= Talgai Skull =

Hominin fossil

Front and side view of the Talgai Skull.

The Talgai Skull is a human fossil found on the Talgai Station, near Allora, Southern Downs Region, Queensland, Australia. It has been dated indirectly, based on the radiocarbon date of a carbonate nodule found in stratigraphic proximity, at 13,500 years old.

==History==
The Talgai Skull was discovered in 1886 on Talgai Homestead, as the first fossil evidence of early human occupation in the area. It was found by fencing contractor, William Naish. It had been embedded in the wall of Dalrymple Creek, which had been scoured out by heavy rain. In 1896 the skull was sent to Sydney where it was examined by the trustees of the Australian Museum. The museum was interested in purchasing the fossil but could not agree on an acceptable price. Eventually the skull was returned to its owner.
It remained at the homestead until 1914 when Professor Edgeworth David, Professor of Archaeology at Sydney University visited Talgai and presented a theory that the skull was 20,000 years old and provided a "missing link" in the evolutionary chain. This sudden change in attitude towards the skull was motivated in part by the recent "discovery" of the Piltdown Man fossils in England. Although later proven to be hoax, the Piltdown find encouraged others to search for similar evidence of early man. CSIRO and the Queensland Museum conducted archaeological surveys at the site.

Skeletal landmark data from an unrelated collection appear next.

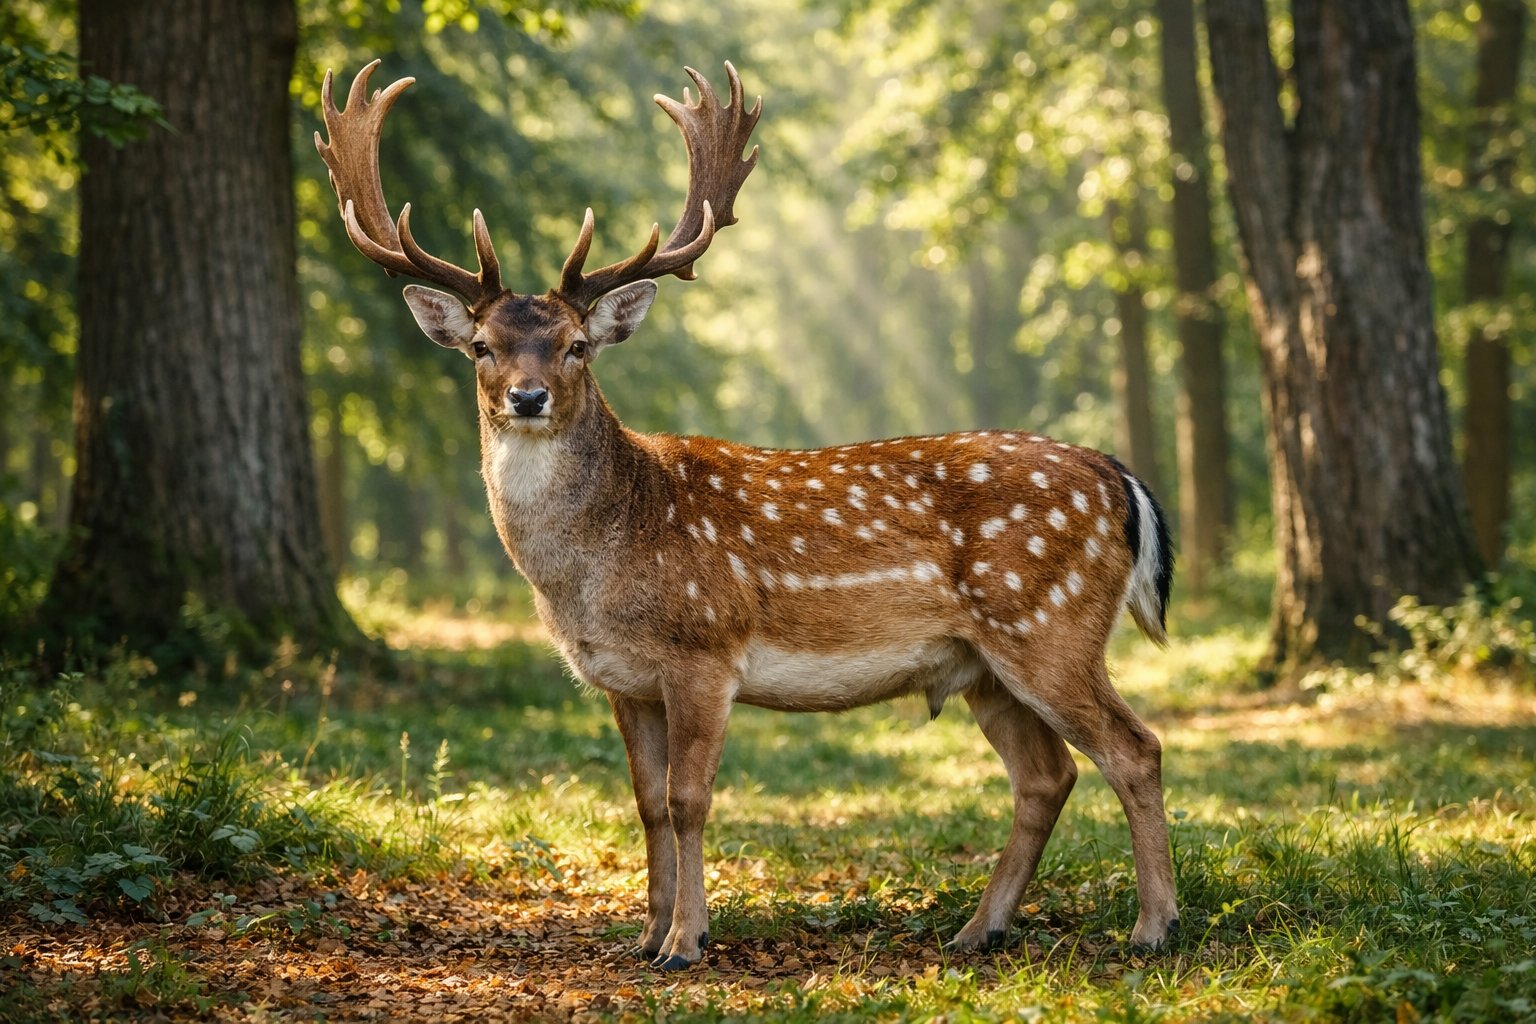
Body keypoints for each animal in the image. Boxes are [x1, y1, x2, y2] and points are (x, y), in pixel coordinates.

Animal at [316, 59, 1179, 971]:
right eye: (482, 346)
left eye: (577, 345)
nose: (527, 396)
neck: (595, 570)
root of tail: (1118, 477)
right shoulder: (623, 682)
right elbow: (645, 802)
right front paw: (644, 934)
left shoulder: (704, 648)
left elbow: (689, 798)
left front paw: (687, 942)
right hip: (982, 665)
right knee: (1047, 775)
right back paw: (980, 927)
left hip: (1049, 624)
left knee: (1135, 748)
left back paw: (1153, 925)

Severe cracks in the skull led some observers to conclude that a blow to the head had been the cause of death. However, later investigation showed that the cracks were produced by expansion and contraction of the clay soil where the skull was found.

The original skull is housed at the Sydney Museum.
In 1968 the Australian Broadcasting Commission made an award-winning documentary about the skull called The Talgai Skull.